Currently it is the high level of investment spending that is more concerning, both because it is not sustainable but also because if, as the last few years suggests, the same amount of investment is producing less additional GDP than before, then this is something that is not desirable and likely to involve economic losses. Luckily as with a number of other challenges, policymakers recognise this dilemma and seem eager for investment to grow more slowly, and make room for consumption to rise.

Consistent with these themes, I am a big fan of the focus on the “quality” of growth, the desire for a more knowledge based economy and society, and these are mutually consistent as is the necessary desire for a shift to less polluting and more efficient energies so that the quality of the urban and rural environment can be maintained in China.

Which brings me to the last two topics, finance and the role of China in global economic governance.

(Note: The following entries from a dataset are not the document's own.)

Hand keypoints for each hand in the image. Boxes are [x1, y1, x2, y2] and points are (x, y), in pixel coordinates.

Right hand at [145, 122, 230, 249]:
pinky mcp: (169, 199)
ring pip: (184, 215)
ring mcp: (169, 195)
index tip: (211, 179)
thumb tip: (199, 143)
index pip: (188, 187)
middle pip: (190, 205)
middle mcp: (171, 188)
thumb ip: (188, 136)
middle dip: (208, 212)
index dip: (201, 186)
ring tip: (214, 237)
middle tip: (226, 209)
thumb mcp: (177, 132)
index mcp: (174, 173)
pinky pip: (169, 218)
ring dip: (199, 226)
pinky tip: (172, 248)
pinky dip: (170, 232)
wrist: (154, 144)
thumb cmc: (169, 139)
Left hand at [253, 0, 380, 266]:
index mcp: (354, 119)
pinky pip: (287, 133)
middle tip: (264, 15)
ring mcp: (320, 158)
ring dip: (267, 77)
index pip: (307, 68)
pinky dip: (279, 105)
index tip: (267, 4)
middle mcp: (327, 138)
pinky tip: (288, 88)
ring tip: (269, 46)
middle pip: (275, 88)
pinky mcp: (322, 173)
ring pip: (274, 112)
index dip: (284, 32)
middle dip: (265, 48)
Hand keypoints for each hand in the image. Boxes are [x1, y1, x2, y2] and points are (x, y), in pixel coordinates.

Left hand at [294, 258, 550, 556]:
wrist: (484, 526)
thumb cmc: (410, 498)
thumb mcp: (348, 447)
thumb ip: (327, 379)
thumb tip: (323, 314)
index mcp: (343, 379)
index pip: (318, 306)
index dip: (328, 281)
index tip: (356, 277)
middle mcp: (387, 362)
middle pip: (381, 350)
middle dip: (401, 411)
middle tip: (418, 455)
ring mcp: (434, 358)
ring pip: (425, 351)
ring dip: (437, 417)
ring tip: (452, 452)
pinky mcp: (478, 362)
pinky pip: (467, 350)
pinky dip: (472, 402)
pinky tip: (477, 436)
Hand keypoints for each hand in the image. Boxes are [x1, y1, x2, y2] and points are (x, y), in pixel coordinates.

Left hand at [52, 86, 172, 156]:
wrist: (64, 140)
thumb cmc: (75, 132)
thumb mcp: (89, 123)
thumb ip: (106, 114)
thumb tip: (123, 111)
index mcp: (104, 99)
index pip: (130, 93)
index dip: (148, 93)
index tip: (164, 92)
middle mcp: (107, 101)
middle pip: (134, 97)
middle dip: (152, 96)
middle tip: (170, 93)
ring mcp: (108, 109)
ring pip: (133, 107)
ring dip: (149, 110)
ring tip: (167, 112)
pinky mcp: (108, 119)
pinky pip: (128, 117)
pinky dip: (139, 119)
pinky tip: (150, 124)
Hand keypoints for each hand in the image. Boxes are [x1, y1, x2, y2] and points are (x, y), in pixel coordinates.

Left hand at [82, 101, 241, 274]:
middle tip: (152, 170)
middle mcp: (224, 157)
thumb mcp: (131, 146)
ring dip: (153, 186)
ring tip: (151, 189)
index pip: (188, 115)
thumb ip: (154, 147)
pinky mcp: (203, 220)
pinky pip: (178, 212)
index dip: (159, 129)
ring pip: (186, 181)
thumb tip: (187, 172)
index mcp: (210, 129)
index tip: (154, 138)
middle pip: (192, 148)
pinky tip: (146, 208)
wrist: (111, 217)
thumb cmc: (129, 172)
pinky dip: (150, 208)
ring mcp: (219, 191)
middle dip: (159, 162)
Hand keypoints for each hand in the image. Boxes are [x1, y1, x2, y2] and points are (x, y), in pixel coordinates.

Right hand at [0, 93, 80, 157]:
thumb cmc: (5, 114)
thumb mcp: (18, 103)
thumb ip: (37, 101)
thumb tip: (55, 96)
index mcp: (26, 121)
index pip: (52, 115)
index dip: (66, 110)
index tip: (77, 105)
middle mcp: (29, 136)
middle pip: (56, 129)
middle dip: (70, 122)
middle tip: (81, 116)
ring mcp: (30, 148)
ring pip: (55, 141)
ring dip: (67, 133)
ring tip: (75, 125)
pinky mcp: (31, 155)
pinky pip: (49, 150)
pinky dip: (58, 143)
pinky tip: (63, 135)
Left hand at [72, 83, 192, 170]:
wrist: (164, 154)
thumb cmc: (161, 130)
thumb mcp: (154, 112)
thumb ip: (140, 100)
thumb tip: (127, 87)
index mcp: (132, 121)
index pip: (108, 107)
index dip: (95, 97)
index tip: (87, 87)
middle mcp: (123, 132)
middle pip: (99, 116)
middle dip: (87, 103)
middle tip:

It is going to be fascinating to see whether the IMF chooses to include the RMB in its SDR basket at the end of 2015, when the Fund is due to undertake its mandatory five year update to the currency composition. China clearly has satisfied two of the main three ingredients now for many years, both its economic size and its share of world trade. While it might not satisfy all observers test of the third, its usage as a reserve currency, the rise of the RMB in this regard in recent years is noteworthy and I think it is really important than the IMF go ahead and make a positive decision on the RMB inclusion and not get swayed by arguments that China’s currency isn’t truly free floating and possibly related resistance from the US to give China more monetary importance globally. As I have long argued elsewhere, it is way beyond the time that the US and Europe made space for increased China ( and other large emerging countries) to have a bigger role in the IMF and World Bank, and to play their required stepped up role inside the G20. While US internal politics is probably holding back the Congressional approval of agreed plans by G20 members, it would be a bad outcome if these matters stopped the inclusion of the RMB in the SDR.

In this regard, I applaud the recent decision of the UK government to choose to be one of the first countries to sign up to be a member of the newly formed AIIB.

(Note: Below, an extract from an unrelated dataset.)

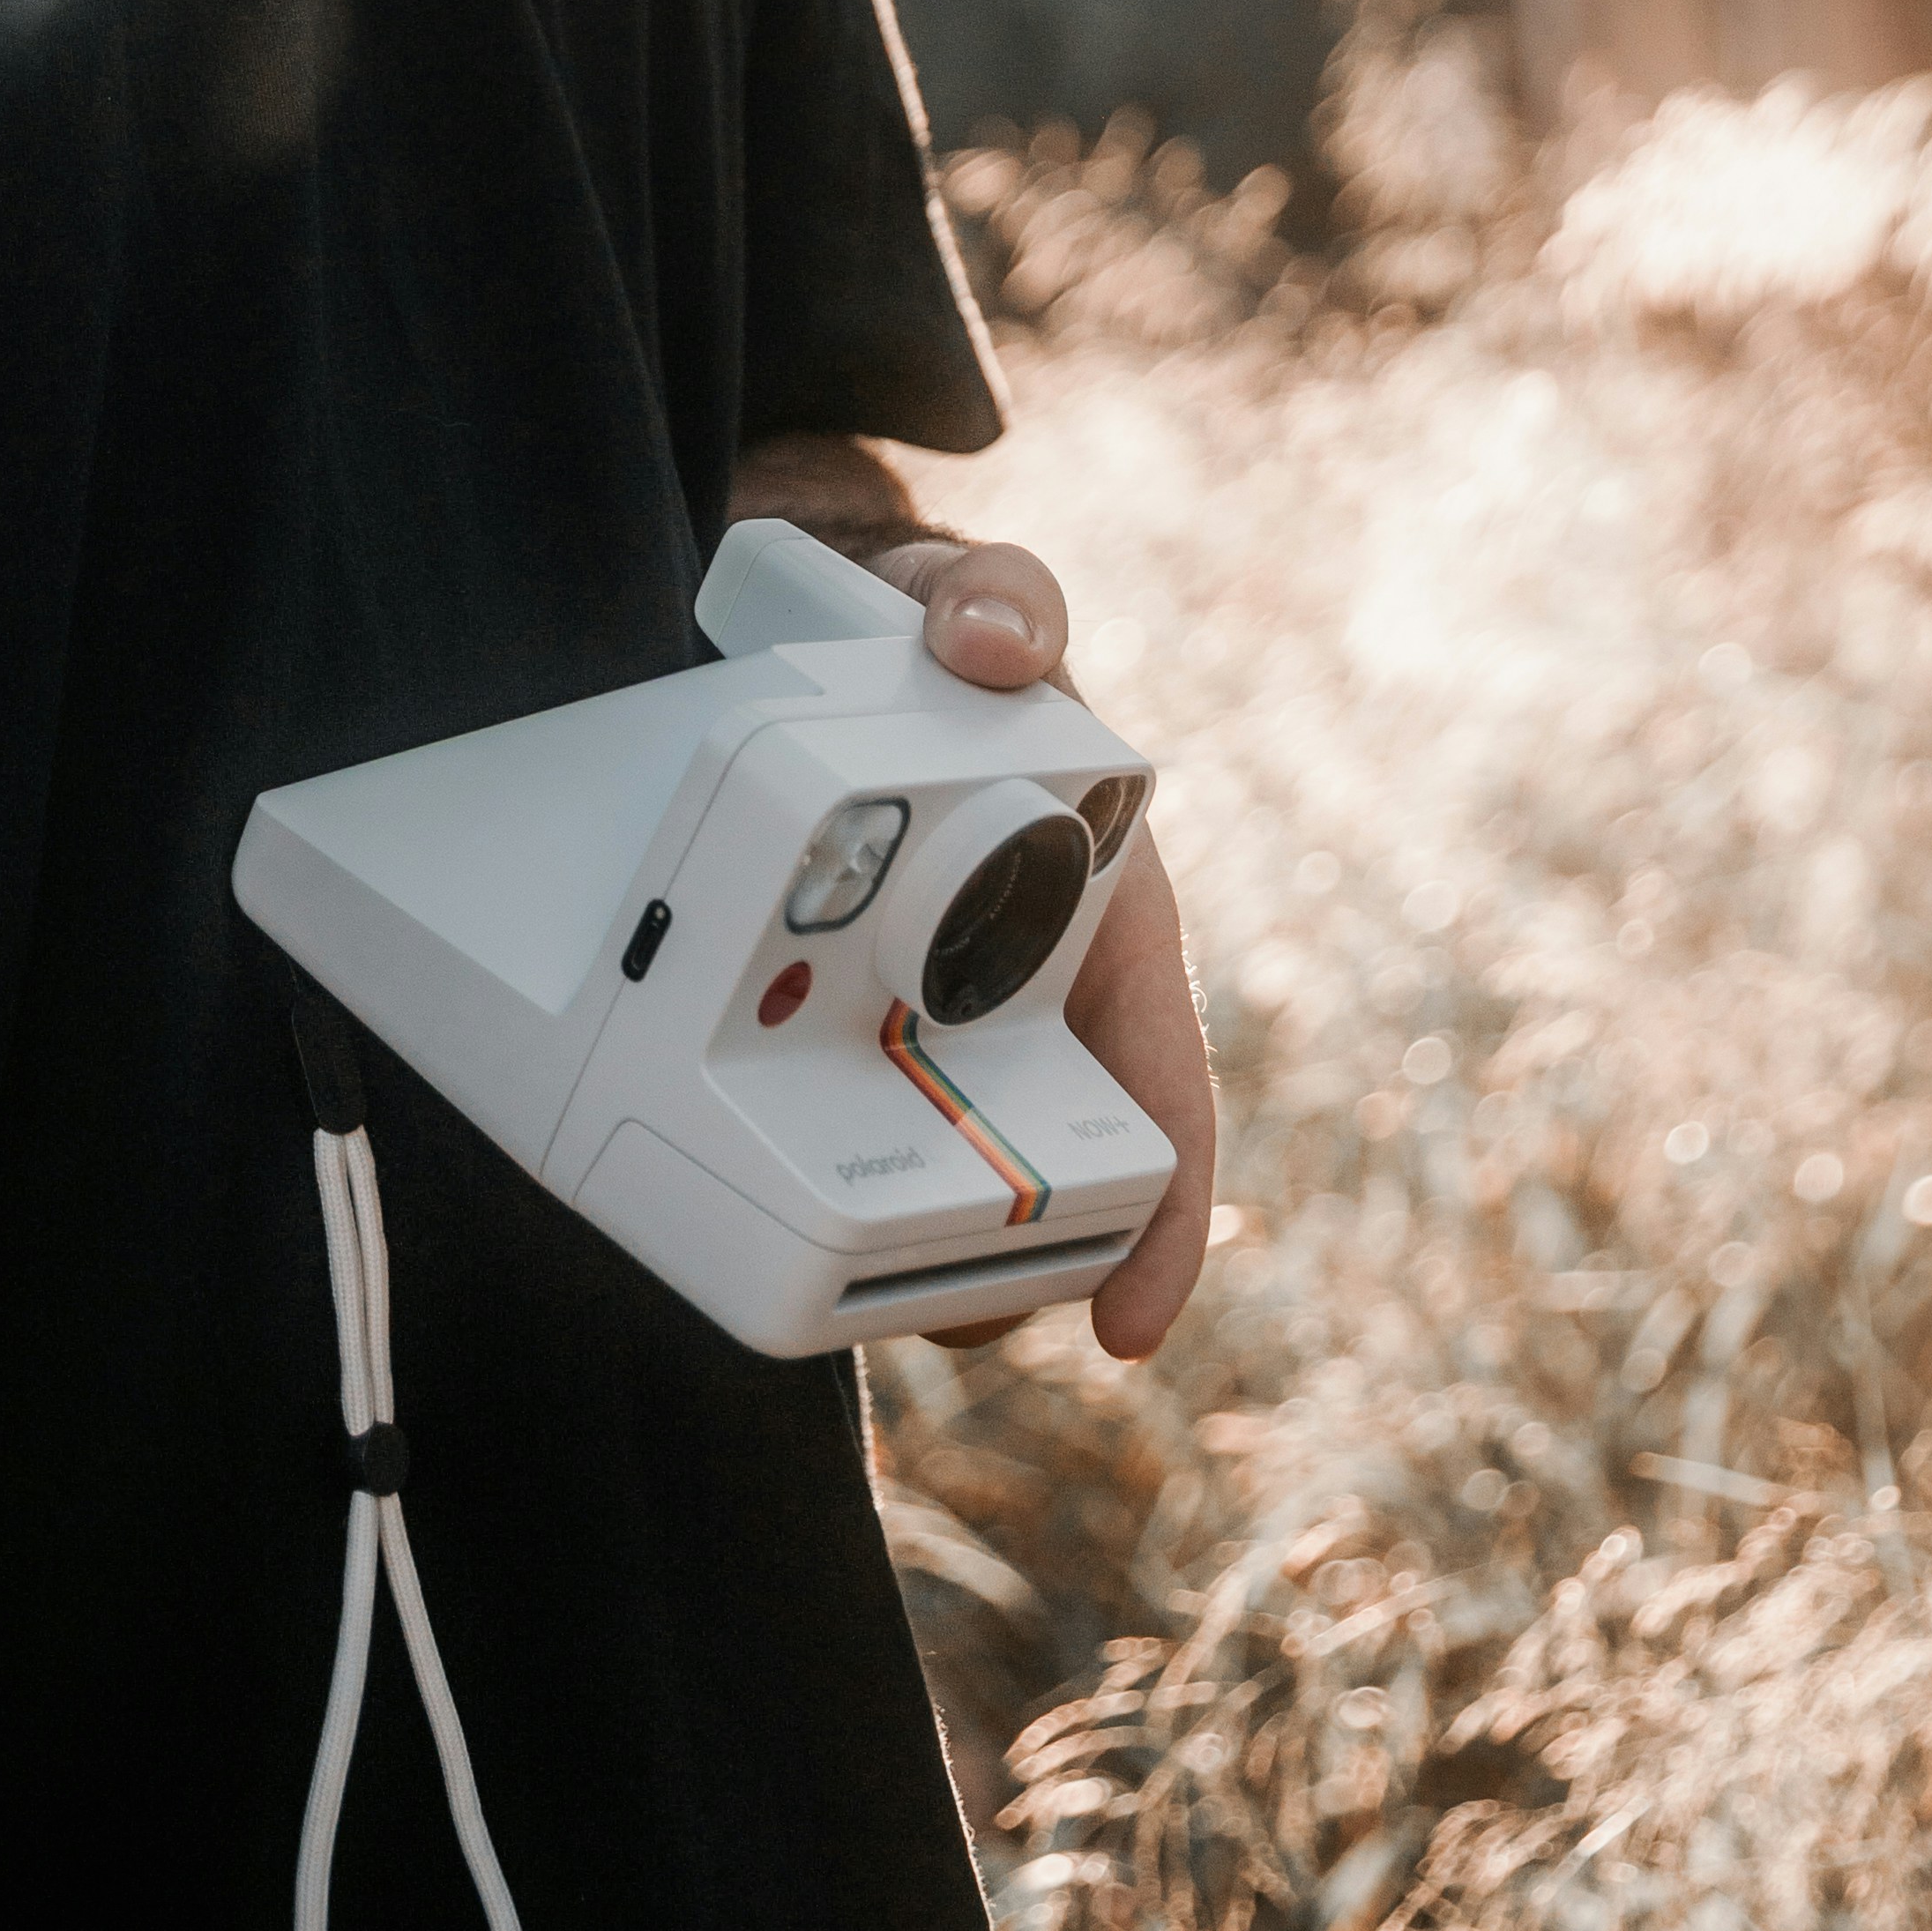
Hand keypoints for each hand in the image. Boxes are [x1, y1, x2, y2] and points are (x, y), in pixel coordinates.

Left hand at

I am not as convinced as many as the need for the RMB to be fully floating currency as that of the Dollar or Euro, at least the urgency of the need, and think it is much more important that China develop its domestic interest rate and other capital markets before it opens up completely the use of its currency.

Next year, 2016 promises to be a hugely historic moment for the world and China when China becomes the chair of the G20 in January. This is a chance for China to show that it is both capable and eager to take more global responsibility, consistent with its economic might. China should seek to lead the G20 by placing policies on the agenda that it would not face opposition from the rest of the world. In this regard, I am pursuing dialogue with friends and acquaintances in policy circles to suggest that China should place the topic of antimicrobial resistance ( AMR) front and centre of that agenda. I am currently leading a Review for the UK Prime Minister to find a solution to this massive, global and shared problem and am eager for this challenge to be elevated to becoming a G20 issue. we are all heading to an environment where we are going to be resistant to antibiotics which will endanger the health of society around the world as we know desire including in hospital treatments as well as for common modern procedures.In a paper, my Review team published in December 2015, we showed that if not solved by 2050, there could be at least 10 million people dying a year, more than one million of which would be in China. We simultaneously showed that there could be a loss of an accumulated $ 100 trillion of global GDP, and that China and other leading emerging powers would be the most negatively affected. I cannot think of a more fitting development than for China to lead the world through its first G20 hosting and help us all avoid this unnecessary outcome.